- _WHAT IS REQUIRED_:
Write out the full listing again, exactly as it stands.

- _DATASET SECTION_:
"""

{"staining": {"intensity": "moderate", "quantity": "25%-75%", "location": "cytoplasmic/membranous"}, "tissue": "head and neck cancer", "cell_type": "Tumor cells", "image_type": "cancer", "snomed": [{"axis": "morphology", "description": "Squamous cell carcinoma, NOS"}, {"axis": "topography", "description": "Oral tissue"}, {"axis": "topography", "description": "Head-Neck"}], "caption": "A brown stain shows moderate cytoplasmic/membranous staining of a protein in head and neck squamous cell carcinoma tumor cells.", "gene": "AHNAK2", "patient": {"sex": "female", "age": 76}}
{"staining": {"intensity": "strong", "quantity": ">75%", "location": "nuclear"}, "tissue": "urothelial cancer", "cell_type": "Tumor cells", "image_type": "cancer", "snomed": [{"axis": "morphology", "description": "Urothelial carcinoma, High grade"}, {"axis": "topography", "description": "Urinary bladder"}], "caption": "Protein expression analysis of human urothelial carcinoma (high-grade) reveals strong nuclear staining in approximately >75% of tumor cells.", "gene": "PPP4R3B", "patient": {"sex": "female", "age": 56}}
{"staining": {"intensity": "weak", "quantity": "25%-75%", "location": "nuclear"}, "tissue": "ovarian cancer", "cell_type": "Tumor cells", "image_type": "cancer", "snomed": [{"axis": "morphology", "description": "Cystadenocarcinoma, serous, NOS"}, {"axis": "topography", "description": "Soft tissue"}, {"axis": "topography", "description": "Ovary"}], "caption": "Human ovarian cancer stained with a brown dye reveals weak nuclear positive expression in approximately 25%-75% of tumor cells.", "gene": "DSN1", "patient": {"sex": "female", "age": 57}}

"""

- _RESPONSE BELOW_:
{"staining": {"intensity": "moderate", "quantity": "25%-75%", "location": "cytoplasmic/membranous"}, "tissue": "head and neck cancer", "cell_type": "Tumor cells", "image_type": "cancer", "snomed": [{"axis": "morphology", "description": "Squamous cell carcinoma, NOS"}, {"axis": "topography", "description": "Oral tissue"}, {"axis": "topography", "description": "Head-Neck"}], "caption": "A brown stain shows moderate cytoplasmic/membranous staining of a protein in head and neck squamous cell carcinoma tumor cells.", "gene": "AHNAK2", "patient": {"sex": "female", "age": 76}}
{"staining": {"intensity": "strong", "quantity": ">75%", "location": "nuclear"}, "tissue": "urothelial cancer", "cell_type": "Tumor cells", "image_type": "cancer", "snomed": [{"axis": "morphology", "description": "Urothelial carcinoma, High grade"}, {"axis": "topography", "description": "Urinary bladder"}], "caption": "Protein expression analysis of human urothelial carcinoma (high-grade) reveals strong nuclear staining in approximately >75% of tumor cells.", "gene": "PPP4R3B", "patient": {"sex": "female", "age": 56}}
{"staining": {"intensity": "weak", "quantity": "25%-75%", "location": "nuclear"}, "tissue": "ovarian cancer", "cell_type": "Tumor cells", "image_type": "cancer", "snomed": [{"axis": "morphology", "description": "Cystadenocarcinoma, serous, NOS"}, {"axis": "topography", "description": "Soft tissue"}, {"axis": "topography", "description": "Ovary"}], "caption": "Human ovarian cancer stained with a brown dye reveals weak nuclear positive expression in approximately 25%-75% of tumor cells.", "gene": "DSN1", "patient": {"sex": "female", "age": 57}}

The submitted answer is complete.